I ran a verify task on the RAID controller with
# arcconf task start 1 logicaldrive 1 verify noprompt
As far as I can tell, this verify task did not find any errors.  The array status is still reported as "optimal" and there seems to be nothing in the logs.


A 24 hour memory test with memtest86+ version 4.00 did not detect any memory errors.


Previously, problems have been found with zfs on USB drives:
http://lists.freebsd.org/pipermail/freebsd-current/2009-April/005510.html


As I understand it, the situation is:
- zfs has checksum errors
- the hardware RAID believes that the data on disk is consistent
- there are no obvious memory problems


Could this be a FreeBSD bug?

Fix: 

Unknown
How-To-Repeat: Unknown
Comment 1 Mark Linimon freebsd_committer freebsd_triage 2009-12-16 17:54:45 UTC
Responsible Changed
From-To: freebsd-bugs->freebsd-fs

Over to maintainer(s).
Comment 2 Pawel Jakub Dawidek freebsd_committer freebsd_triage 2010-03-20 00:27:29 UTC
State Changed
From-To: open->feedback

This is unlikely ZFS bug. It s hard to tell if the problem is in the driver, 
controller, cabels, disks, etc. 
You could try to configure geli(8) with data integrity verification on top of 
this array and see if geli will also report problems. 


Comment 3 Pawel Jakub Dawidek freebsd_committer freebsd_triage 2010-03-20 00:27:29 UTC
Responsible Changed
From-To: freebsd-fs->pjd

I'll take this one.
Comment 4 tom 2010-04-29 16:07:12 UTC
Since upgrading the firmware the corruption is no longer manifesting itself.

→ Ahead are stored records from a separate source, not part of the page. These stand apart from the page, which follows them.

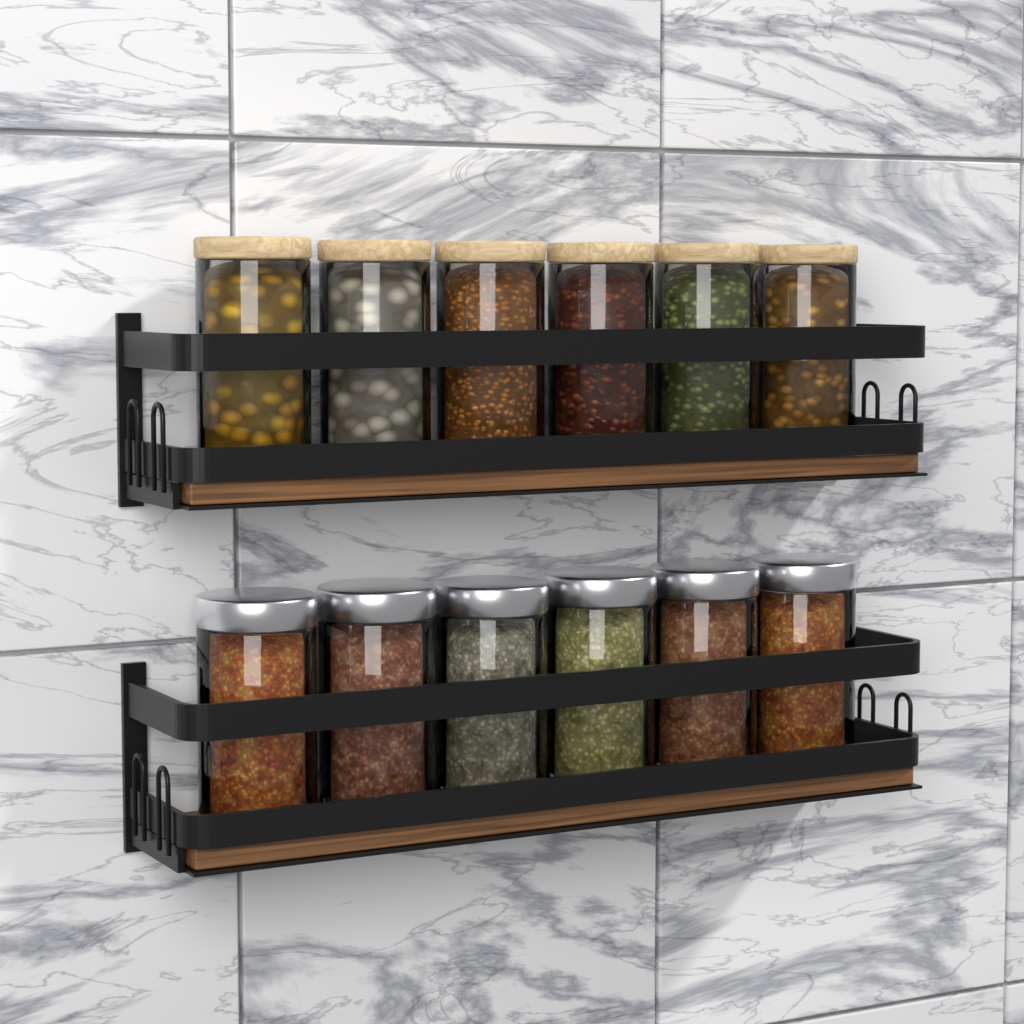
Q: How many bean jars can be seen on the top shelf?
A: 6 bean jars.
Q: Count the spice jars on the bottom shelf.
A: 6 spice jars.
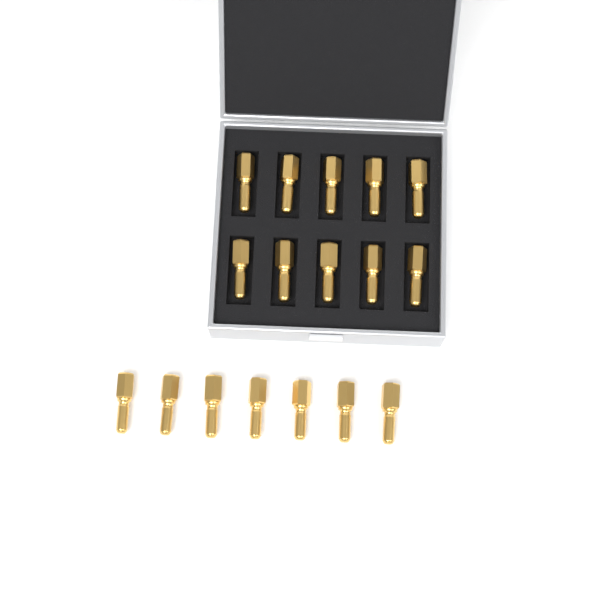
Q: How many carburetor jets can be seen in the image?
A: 17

So, I think Gary's analysis is correct: this was an Adaptec problem,
not a FreeBSD one.

Thank you for your time and please mark this bug as invalid.
-- 
Tom
Comment 5 Ed Maste freebsd_committer freebsd_triage 2012-02-28 12:52:24 UTC
If you have the information available, can you please add the firmware
version that fixed the problem for you (for the sake of anyone finding
this bug report in a search in the future).

Regards,
Ed
Comment 6 Pawel Jakub Dawidek freebsd_committer freebsd_triage 2014-06-01 07:12:13 UTC
State Changed
From-To: feedback->closed

Closed per submitters request. 
This was Adaptec firmware bug, not ZFS bug.